Plaudern gehört auch dazu
Dass es sich beim Thema Hausbesuche weniger um ein Problem der jüngeren Ärztegeneration und mehr um eines der Entlohnung handelt, glaubt Katharina Dvorak-Huber. Sie ist seit etwa einem halben Jahr Allgemeinmedizinerin in Gersthof und machte viele Hausbesuche, unter anderem auch weil sie die Patientinnen und Patienten ihres Vorgängers übernommen hat, der ebenfalls viel unterwegs war. Sie hält Hausbesuche für sinnvoll, weiß aber auch wie aufwändig sie sein können: "Viele ältere Menschen möchten auch gerne plaudern, wenn ich komme. Da ist es nicht mit einem zehn-, fünfzehnminütigen Besuch getan", so Dvorak-Huber. Aber ohne Hausbesuche, glaubt sie, würde der Andrang in den Spitalsambulanzen noch stärker werden. Die logische Alternative zum Besuch des eigenen Hausarztes ist natürlich der ärztliche Notdienst, der rund um die Uhr im Einsatz ist. Hier kommt aber wiederum ein fremder Arzt, dem man in der Aufregung vielleicht nicht alle relevanten Details mitteilt.

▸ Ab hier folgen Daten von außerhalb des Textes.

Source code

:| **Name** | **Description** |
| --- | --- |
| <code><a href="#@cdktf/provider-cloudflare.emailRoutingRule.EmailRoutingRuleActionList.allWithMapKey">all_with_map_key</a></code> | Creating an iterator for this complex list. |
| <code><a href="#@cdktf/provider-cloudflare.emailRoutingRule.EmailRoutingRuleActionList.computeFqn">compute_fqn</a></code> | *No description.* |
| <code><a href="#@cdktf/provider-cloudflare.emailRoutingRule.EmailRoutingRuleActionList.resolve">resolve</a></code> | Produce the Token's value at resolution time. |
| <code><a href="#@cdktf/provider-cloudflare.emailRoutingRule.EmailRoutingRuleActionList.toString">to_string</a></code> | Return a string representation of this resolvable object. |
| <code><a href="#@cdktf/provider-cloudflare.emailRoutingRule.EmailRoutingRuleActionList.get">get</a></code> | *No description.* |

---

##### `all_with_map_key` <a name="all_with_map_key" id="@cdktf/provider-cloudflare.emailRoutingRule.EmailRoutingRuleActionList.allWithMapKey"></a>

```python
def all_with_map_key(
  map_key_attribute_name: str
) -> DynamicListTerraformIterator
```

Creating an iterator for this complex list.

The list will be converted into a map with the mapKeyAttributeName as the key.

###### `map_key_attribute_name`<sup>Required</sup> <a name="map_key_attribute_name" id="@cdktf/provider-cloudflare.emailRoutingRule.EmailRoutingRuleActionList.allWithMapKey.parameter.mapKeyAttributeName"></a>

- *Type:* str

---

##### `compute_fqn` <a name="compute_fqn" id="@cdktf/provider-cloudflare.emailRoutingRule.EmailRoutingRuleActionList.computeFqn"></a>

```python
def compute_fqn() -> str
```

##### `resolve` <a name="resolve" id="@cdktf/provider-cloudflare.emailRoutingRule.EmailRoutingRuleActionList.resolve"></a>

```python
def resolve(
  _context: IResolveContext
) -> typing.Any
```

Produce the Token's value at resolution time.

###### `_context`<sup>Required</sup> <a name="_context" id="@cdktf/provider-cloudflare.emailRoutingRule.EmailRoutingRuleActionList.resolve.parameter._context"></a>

Warum also machen immer weniger Ärztinnen und Ärzte Hausbesuche? In der Ärztekammer Wien glaubt man, den Grund zu kennen: "Die WGKK verrechnet 43,50 Euro für die Hinfahrt, die Behandlung und die Rückfahrt. Das ist recht dürftig wenn man bedenkt, was Handwerker oder Schlüsseldienste verrechnen." Für weitere Konsultationen im selben Haushalt oder im gleichen Seniorenheim können dann weitere 12 Euro in Rechnung gestellt werden. Dazu kommen die regulären Leistungen, die Arzt oder Ärztin am Krankenbett verrechnen. Bei der WGKK glaubt man naturgemäß nicht, dass man zuwenig bezahlt und verweist darauf, dass man den Tarif stark angehoben habe und im Juli wieder erhöhen werde. Außerdem: Hausbesuche seien verpflichtend. Tatsächlich findet sich ein entsprechender Passus im Vertrag, den die Ärzte mit der WGKK abschließen: "Krankenbesuche sind durchzuführen, wenn dem Erkrankten aufgrund seines Zustandes das Aufsuchen des Vertragsarztes nicht zugemutet werden kann", heißt es da. Sie müssen ihre Patienten aber nicht aktiv auf diese Möglichkeit hinweisen.
Die Stadt wächst und die Stadt reift
Ärztin Katharina Dvorak-Huber glaubt schon, dass eine bessere finanzielle Abgeltung ihre Kolleginnen und Kollegen wieder zu mehr Hausbesuchen motivieren könnte. Nötig wäre es vor allem für die älteren Wienerinnen und Wiener, appelliert Seniorenbeauftragter Andreas Höferl. Und derer gibt es ja immer mehr: 2030 soll es laut Prognose der Stadt mehr als 180.000 Über-80-Jährige in Wien geben. 2016 gab es im Vergleich dazu lediglich 136.600 Personen, die 75 Jahre oder älter waren.